152. Effect of the discoveries on the field of commerce; growth of a world commerce.—Contrasting medieval and modern commerce we find that the discoveries produced great changes both in the area and in the articles of trade. Maritime commerce in the Middle Ages was restricted in general to the seas of Europe (Baltic, North, Mediterranean, Black) and to the edge of the Atlantic; exchange was hindered not only by physical obstacles but also by the claims of various states to the exclusive control of inland waters (Hansa in the Baltic, Venice in the Adriatic). When once sailors had learned to leave the coast and steer boldly into the open ocean, secure in the consciousness that they were approaching not a “sea of darkness” but a land much like that which they had left behind them, the ocean became a means of uniting continents rather than of separating them. The principle that the sea is free to all was not accepted, it is true, for some time; states tried to extend to the open sea the same narrow principle of exclusion that had been practised with respect to interior waters. These claims led to bitter national conflicts in the sixteenth and seventeenth centuries, but they fell gradually into oblivion as the hopelessness of making them effective became apparent; and the European commerce of a former period expanded into a world commerce.

153. Effect of the discoveries on the wares of commerce.—Europe had become acquainted with Asiatic wares in the course of the Levant trade, so that the market for them was well established when the first Portuguese ships returned from India. Transportation by the sea route, however, with its diminished costs and with the greatly increased cargoes, caused such a decline in the price of eastern goods that the market for them expanded immensely. What had before been costly luxuries for the rich became now a part of their regular necessaries, and became for other classes luxuries or comforts which they could afford to purchase. It is in this period that tea, coffee, and sugar became common articles of consumption in some of the European countries. The part played by those three articles in the commerce of an advanced country can be seen from the fact that before the end of the eighteenth century they formed over one fourth of the total imports of England. Other wares, such as Indian textiles, which had been known to Europe before, but which were too bulky to pay for the import of cheaper grades, could now be placed on the market in large quantities, when protective duties did not exclude them.

154. Importance of the precious metals in the American trade; effect on prices in Europe.—The American continent offered at first only one class of wares of prime importance, namely, the precious metals. The Spanish secured great quantities of gold in the early years of their conquests, but about 1550 the output of gold was exceeded by that of silver, which reached enormous proportions, as a result of the discovery of new mines in Mexico and Peru, and by the use of the amalgamation process. Before 1550 the production of the precious metals in Europe and Africa exceeded the supply from the New World, but then the balance changed; and during the seventeenth century the American supply was more than five-fold that gained in the Old World. The result was an increase in the stock of money in Europe so great that a revolution in prices ensued; silver became so plentiful that a given weight of it would purchase only one half or one third, sometimes even one fourth or one fifth, of what it would have bought before the discovery of the American mines.
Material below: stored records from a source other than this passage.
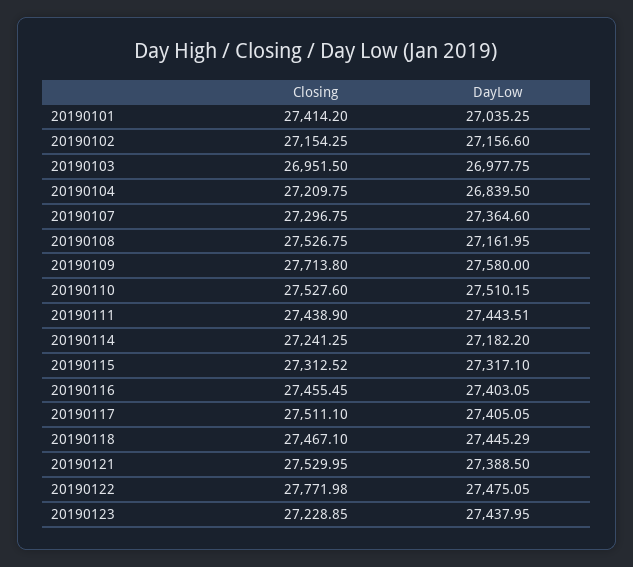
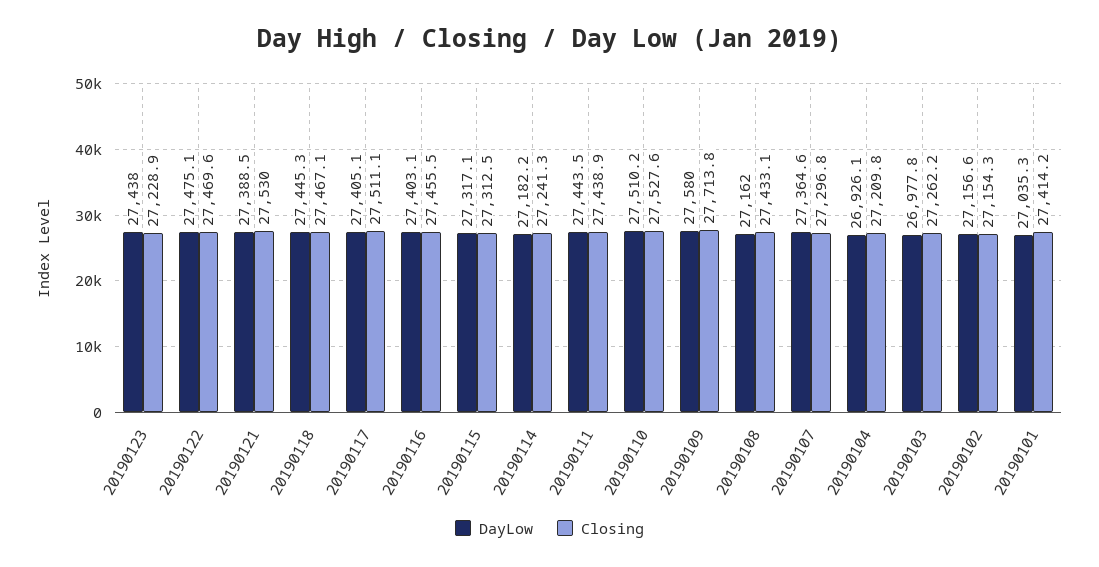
  {
    "Closing": {
      "20190101": 27414.2,
      "20190102": 27154.25,
-     "20190103": 26951.5,
+     "20190103": 27262.2,
      "20190104": 27209.75,
      "20190107": 27296.75,
-     "20190108": 27526.75,
+     "20190108": 27433.1,
      "20190109": 27713.8,
      "20190110": 27527.6,
      "20190111": 27438.9,
      "20190114": 27241.25,
      "20190115": 27312.52,
      "20190116": 27455.45,
      "20190117": 27511.1,
      "20190118": 27467.1,
      "20190121": 27529.95,
-     "20190122": 27771.98,
+     "20190122": 27469.6,
      "20190123": 27228.85
    },
    "DayLow": {
      "20190101": 27035.25,
      "20190102": 27156.6,
      "20190103": 26977.75,
-     "20190104": 26839.5,
+     "20190104": 26926.1,
      "20190107": 27364.6,
      "20190108": 27161.95,
      "20190109": 27580,
      "20190110": 27510.15,
      "20190111": 27443.51,
      "20190114": 27182.2,
      "20190115": 27317.1,
      "20190116": 27403.05,
      "20190117": 27405.05,
      "20190118": 27445.29,
      "20190121": 27388.5,
      "20190122": 27475.05,
      "20190123": 27437.95
    }
  }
The serious results of this price revolution on different classes in Europe must be left to the imagination of the reader, as they lie outside the scope of this manual. No other American product competed in importance with silver, in the early period, but as the North American continent and the West Indies were settled with whites and negroes some important staples were brought from those parts to Europe. The islands proved to be especially well suited to the production of sugar, while the mainland contributed in tobacco, a ware before unknown in Europe, but one which could soon rely on a large and increasing demand. Food staples like maize and potatoes continued unimportant, not only as wares of commerce but also as articles of European production, until comparatively recent times.